The Atlanta-based airline partners with a non-profit to give survivors training, and sometimes jobs, at Delta.

ATLANTA — “I know in my heart that staying in Florida wasn’t going to be an option. I was going to die.”

That’s how Jessica remembers her life before she participated in Delta’s survivor apprenticeship program.   

“The day that it changed was the day Ms. Andrea (a Wellspring Living employee) picked me up and I was able to go into the program unpack my stuff and find my room,” said Jessica. “And that was my room where I was going to be for the next 18 months and it was the beginning of a whole new life.”

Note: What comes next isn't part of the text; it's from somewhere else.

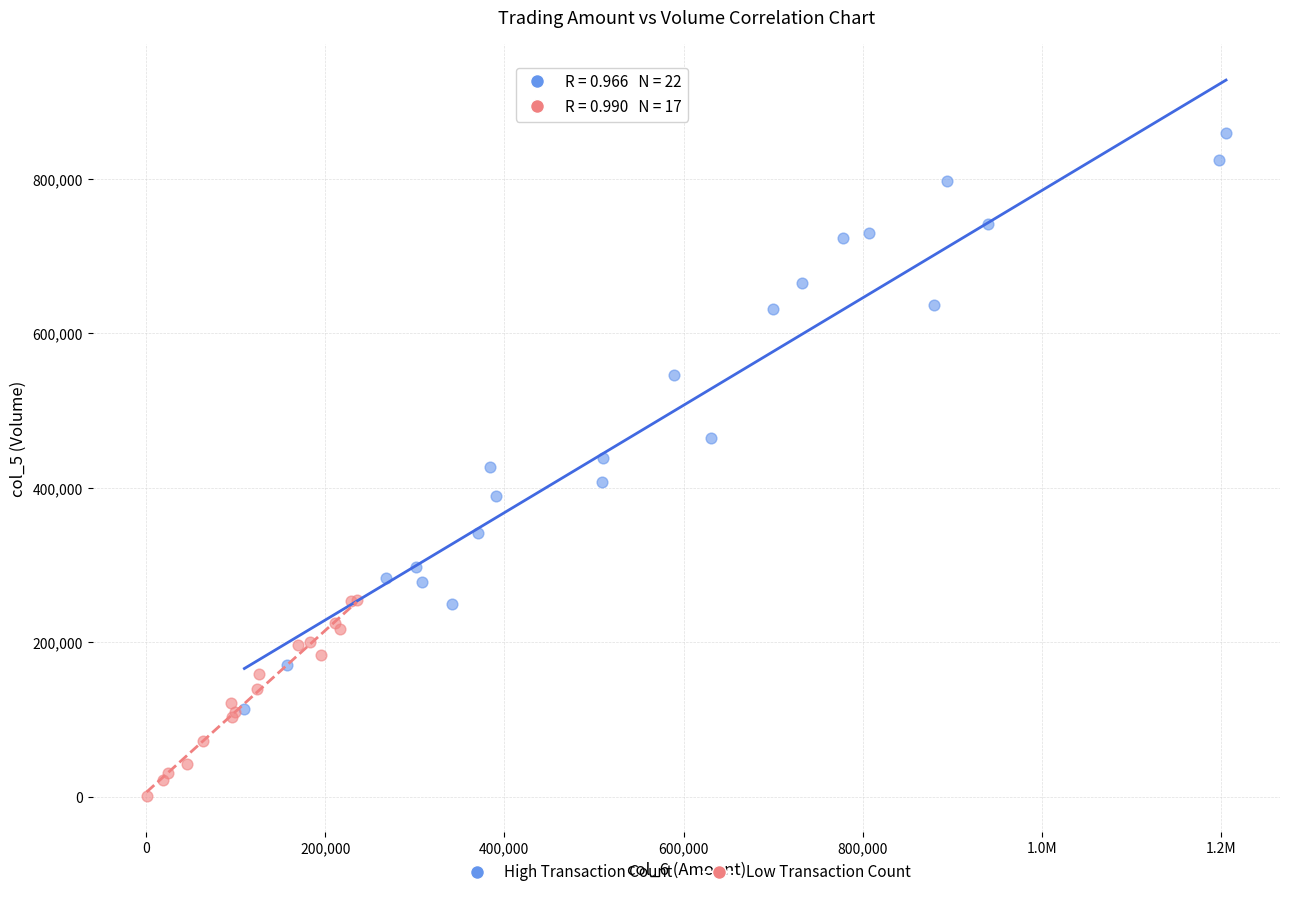

Which series reaches the maximum Y coordinate?

High Transaction Count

Jessica was able to leave her old life behind and find a new one in Atlanta with the help of a Delta flight attendant. The flight attendant reached out to Wellspring, an Atlanta-based non-profit organization that helps transition trafficking survivors back to normal lives.

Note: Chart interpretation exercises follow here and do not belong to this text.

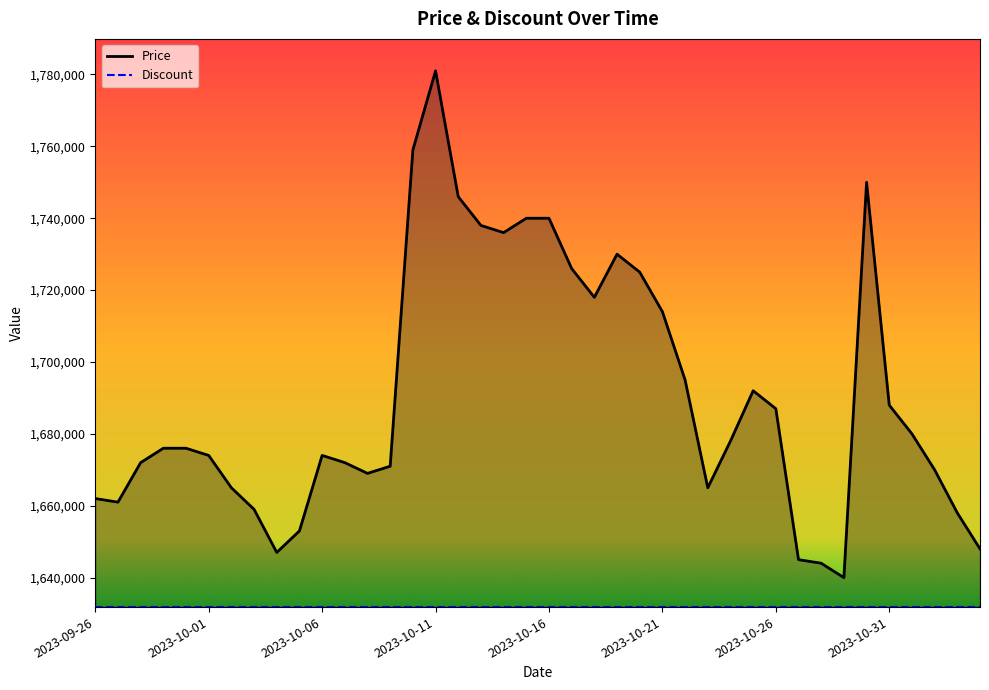

Reading right to left, extract all data points from this chart.

Price: 1648000	1658000	1670000	1680000	1688000	1750000	1640000	1644000	1645000	1687000	1692000	1678000	1665000	1695000	1714000	1725000	1730000	1718000	1726000	1740000	1740000	1736000	1738000	1746000	1781000	1759000	1671000	1669000	1672000	1674000	1653000	1647000	1659000	1665000	1674000	1676000	1676000	1672000	1661000	1662000
Discount: 1631800	1631800	1631800	1631800	1631800	1631800	1631800	1631800	1631800	1631800	1631800	1631800	1631800	1631800	1631800	1631800	1631800	1631800	1631800	1631800	1631800	1631800	1631800	1631800	1631800	1631800	1631800	1631800	1631800	1631800	1631800	1631800	1631800	1631800	1631800	1631800	1631800	1631800	1631800	1631800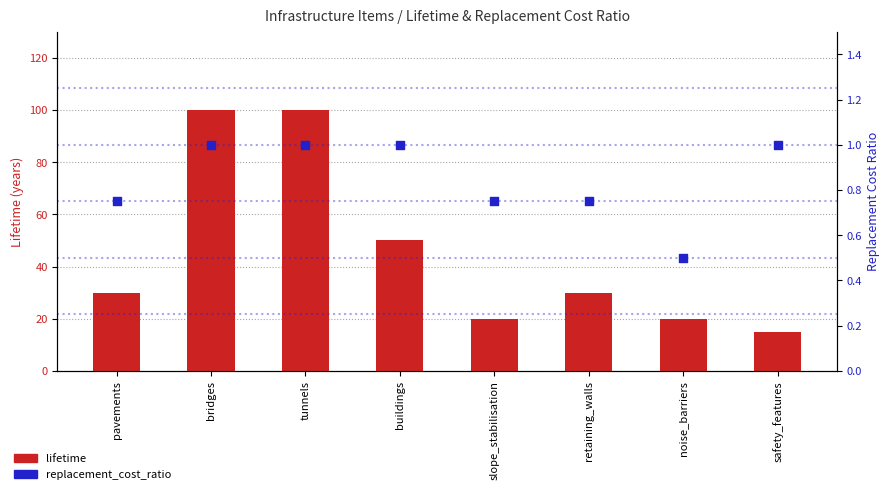

What is the total value across all series at bridges?

101.0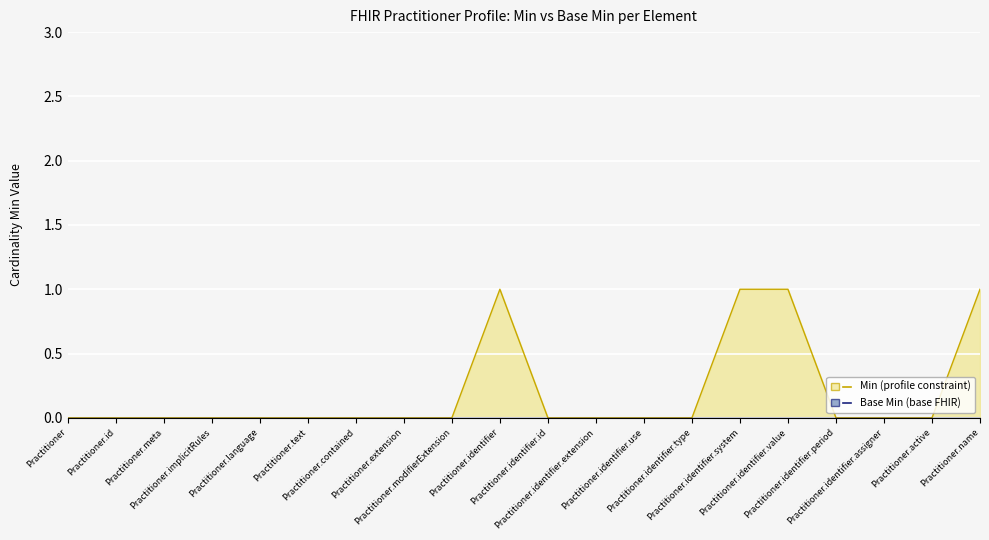

List the labels in order of value, smallest first.

Practitioner, Practitioner.id, Practitioner.meta, Practitioner.implicitRules, Practitioner.language, Practitioner.text, Practitioner.contained, Practitioner.extension, Practitioner.modifierExtension, Practitioner.identifier.id, Practitioner.identifier.extension, Practitioner.identifier.use, Practitioner.identifier.type, Practitioner.identifier.period, Practitioner.identifier.assigner, Practitioner.active, Practitioner.identifier, Practitioner.identifier.system, Practitioner.identifier.value, Practitioner.name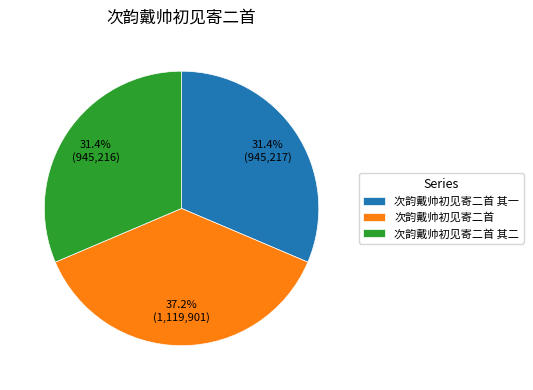

Count the number of slices in the pie.

3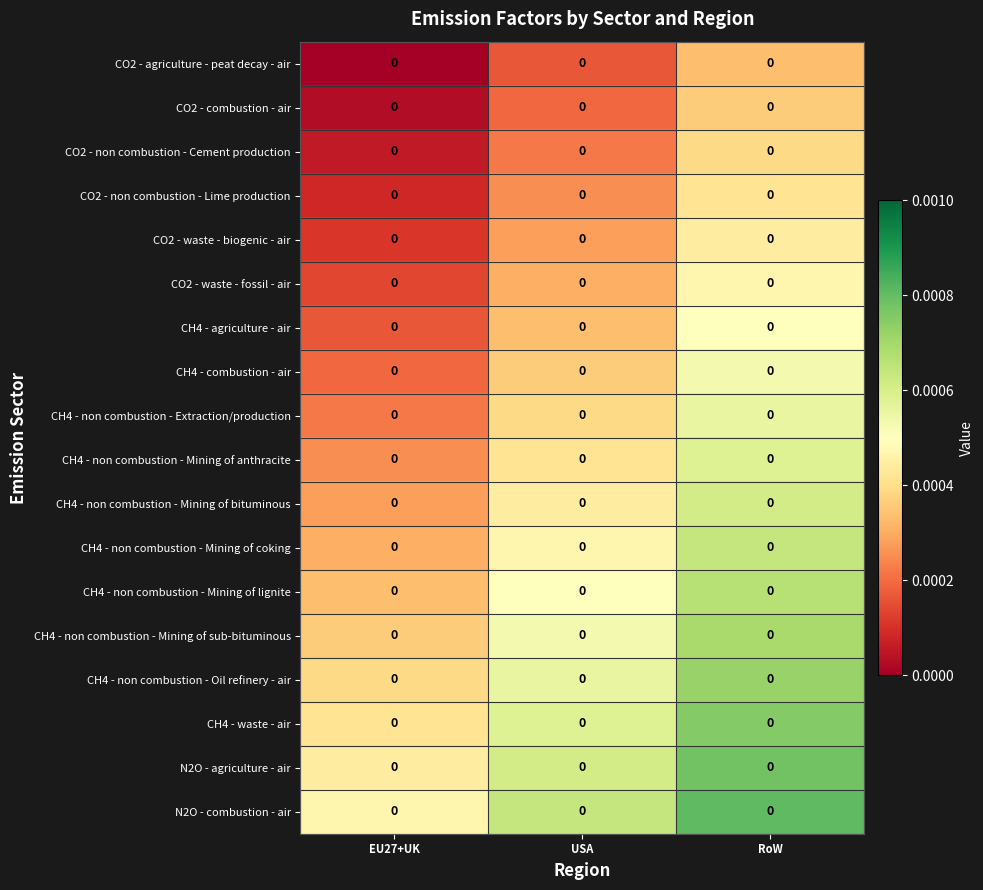

Which label corresponds to the smallest value in the chart?

EU27+UK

“Before I took this on, I was really, really naïve,” said Alison Ausband, Senior Vice President for Delta’s-Flight Service. “Survivors. What they go through. What happens and when you are freed, you’re really not freed.” 

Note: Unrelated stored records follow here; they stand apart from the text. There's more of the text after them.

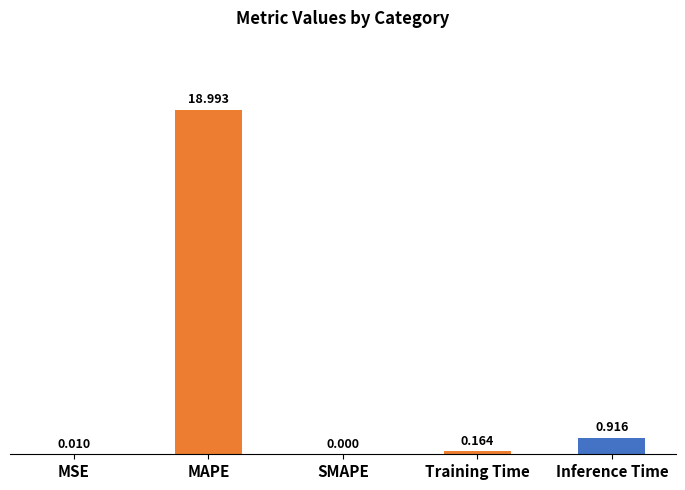

At which label is the value closest to 9?

Inference Time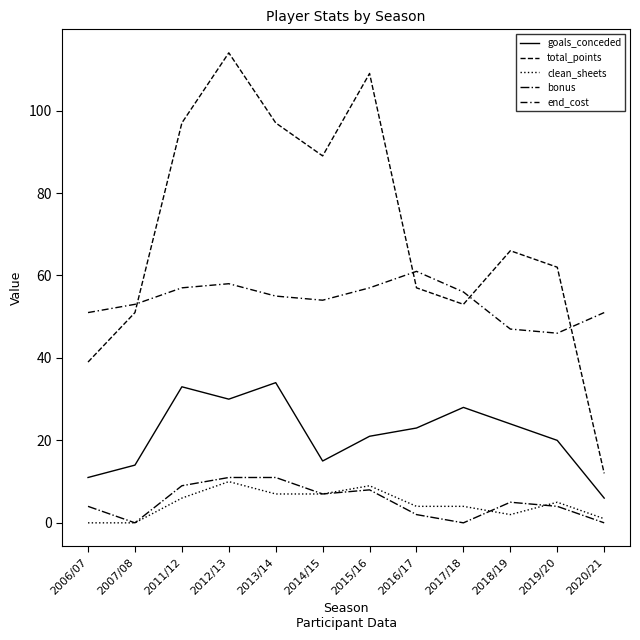

The value of end_cost at 2020/21 is 51. True or false?

True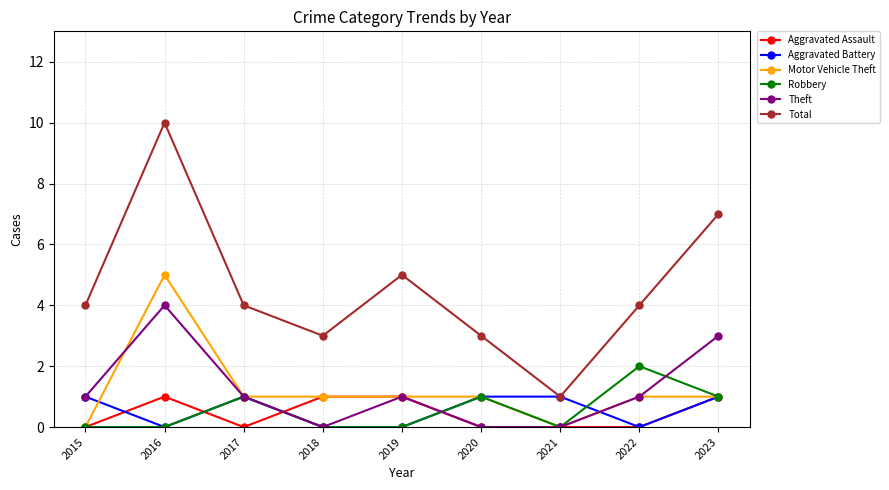

What is the sum of the Aggravated Battery values at 2017 and 2020?

2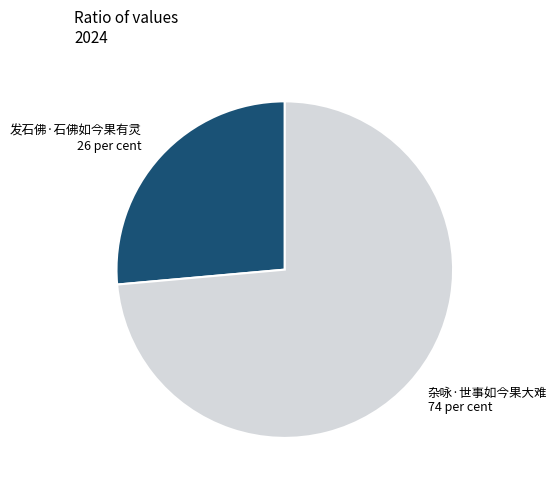

Does 发石佛·石佛如今果有灵 represent more than half of the total?

No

Ausband was instrumental in helping launch the Delta survivor apprenticeship program, which Jessica was a part of. The program started more than a year ago.

Delta works with Wellspring to get survivors on-the-job training with the airline. They work in departments from marketing to human resources. Their co-workers never know they are trafficking survivors; they simply know them as colleagues.

“They opened their arms to work with us to help our young women,” said Mary Frances Bowley with Wellspring Living. “To find a way to build more career skills and build their resume so they can move towards living wage employment.”

RELATED: Changing fates: On Delta flights, trained crews search for human trafficking victims

Before the women are placed into the apprenticeship program, they go through months of training that includes continuing education and life skills.

“Just the feeling of acceptance was a feeling I don’t think I’ve ever had,” said Jessica about the program.  

“They’re excited to be treated as a person,Bowley said. ”And I think that’s what we believe is so valuable to our partnership with Delta is they really look at the dignity of the person.”

More: Local brewery makes beer to fight human trafficking

“When I walked into the room and I sat down at my desk there was this beautiful cup with beautiful flowers that said welcome aboard Jessica. We’re happy to have you here,” Jessica recalled.

Delta has had seven people from Wellspring in their survivor apprenticeship program. Two of them have gotten permanent jobs with Delta. The others have also gone on to have professional jobs with other companies.

“It’s giving women chances to have life and have hope,” Jessica said. “It’s changed my life tremendously.”